# [Source records]
****
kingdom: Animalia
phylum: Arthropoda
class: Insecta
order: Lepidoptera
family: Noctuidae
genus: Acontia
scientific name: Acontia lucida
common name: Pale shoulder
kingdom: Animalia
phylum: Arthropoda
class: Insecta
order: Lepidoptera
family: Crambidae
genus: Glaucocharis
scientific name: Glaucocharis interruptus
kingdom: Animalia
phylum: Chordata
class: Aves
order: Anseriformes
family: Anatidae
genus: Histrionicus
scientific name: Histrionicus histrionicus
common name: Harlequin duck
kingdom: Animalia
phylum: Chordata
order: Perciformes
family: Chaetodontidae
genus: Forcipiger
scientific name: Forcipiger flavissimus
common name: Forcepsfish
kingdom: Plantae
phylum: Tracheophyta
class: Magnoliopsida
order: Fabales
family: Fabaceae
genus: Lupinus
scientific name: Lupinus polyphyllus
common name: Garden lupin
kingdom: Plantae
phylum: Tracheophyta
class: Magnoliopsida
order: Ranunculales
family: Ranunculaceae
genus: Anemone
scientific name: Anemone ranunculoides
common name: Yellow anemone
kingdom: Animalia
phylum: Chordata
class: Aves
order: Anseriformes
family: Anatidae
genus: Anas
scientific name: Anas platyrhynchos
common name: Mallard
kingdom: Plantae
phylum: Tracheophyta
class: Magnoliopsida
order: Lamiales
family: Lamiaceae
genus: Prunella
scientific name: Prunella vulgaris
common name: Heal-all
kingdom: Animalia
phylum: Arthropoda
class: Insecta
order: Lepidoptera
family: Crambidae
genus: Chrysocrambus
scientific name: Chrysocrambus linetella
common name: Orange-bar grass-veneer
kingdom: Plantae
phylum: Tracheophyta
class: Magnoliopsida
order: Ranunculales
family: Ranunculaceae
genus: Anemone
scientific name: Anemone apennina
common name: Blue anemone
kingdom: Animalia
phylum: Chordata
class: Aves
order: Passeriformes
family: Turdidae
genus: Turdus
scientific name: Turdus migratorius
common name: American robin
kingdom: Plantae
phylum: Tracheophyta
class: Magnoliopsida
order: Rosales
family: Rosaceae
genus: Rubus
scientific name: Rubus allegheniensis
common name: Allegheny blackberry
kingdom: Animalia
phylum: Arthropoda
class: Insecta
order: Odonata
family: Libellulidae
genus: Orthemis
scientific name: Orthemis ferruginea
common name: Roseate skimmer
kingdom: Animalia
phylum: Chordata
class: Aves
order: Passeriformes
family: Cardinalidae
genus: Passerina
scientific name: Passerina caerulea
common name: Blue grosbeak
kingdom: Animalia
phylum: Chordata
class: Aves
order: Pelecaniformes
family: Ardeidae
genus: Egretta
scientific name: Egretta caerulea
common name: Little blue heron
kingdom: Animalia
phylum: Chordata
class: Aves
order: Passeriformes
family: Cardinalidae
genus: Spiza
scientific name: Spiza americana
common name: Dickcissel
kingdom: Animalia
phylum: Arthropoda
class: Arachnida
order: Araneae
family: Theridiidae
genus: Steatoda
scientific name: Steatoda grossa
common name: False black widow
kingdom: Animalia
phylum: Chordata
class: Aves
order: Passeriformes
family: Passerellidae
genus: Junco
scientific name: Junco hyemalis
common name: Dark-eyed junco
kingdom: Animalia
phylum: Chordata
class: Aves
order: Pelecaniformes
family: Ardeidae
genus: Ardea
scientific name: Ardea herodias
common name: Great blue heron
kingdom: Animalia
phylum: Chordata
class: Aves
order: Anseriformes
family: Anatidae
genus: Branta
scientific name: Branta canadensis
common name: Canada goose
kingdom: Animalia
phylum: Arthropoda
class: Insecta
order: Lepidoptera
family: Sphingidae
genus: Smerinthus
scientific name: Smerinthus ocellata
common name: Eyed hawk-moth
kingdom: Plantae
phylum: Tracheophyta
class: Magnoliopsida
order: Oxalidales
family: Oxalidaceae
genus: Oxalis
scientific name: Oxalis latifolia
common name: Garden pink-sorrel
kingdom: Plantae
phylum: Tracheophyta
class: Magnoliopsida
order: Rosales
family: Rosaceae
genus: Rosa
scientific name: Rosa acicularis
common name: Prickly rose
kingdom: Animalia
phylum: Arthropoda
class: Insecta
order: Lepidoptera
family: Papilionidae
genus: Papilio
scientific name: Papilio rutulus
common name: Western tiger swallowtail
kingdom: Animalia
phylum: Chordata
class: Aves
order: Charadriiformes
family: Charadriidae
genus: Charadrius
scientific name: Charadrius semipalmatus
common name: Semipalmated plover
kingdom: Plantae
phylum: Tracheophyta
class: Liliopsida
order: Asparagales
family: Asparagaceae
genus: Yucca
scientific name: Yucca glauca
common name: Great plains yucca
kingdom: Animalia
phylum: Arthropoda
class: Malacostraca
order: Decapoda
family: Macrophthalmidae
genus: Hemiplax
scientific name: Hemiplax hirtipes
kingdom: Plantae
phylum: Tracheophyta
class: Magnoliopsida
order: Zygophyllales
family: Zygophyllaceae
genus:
****
# [Stated task]
Edit the items from the line containing "class: Arachnida" down through the line containing "genus: Ardea", replacing "common name" with "vernacular name" everywhere it appears and leaving the rest unchanged.

# [Written reply]
class: Arachnida
order: Araneae
family: Theridiidae
genus: Steatoda
scientific name: Steatoda grossa
vernacular name: False black widow
kingdom: Animalia
phylum: Chordata
class: Aves
order: Passeriformes
family: Passerellidae
genus: Junco
scientific name: Junco hyemalis
vernacular name: Dark-eyed junco
kingdom: Animalia
phylum: Chordata
class: Aves
order: Pelecaniformes
family: Ardeidae
genus: Ardea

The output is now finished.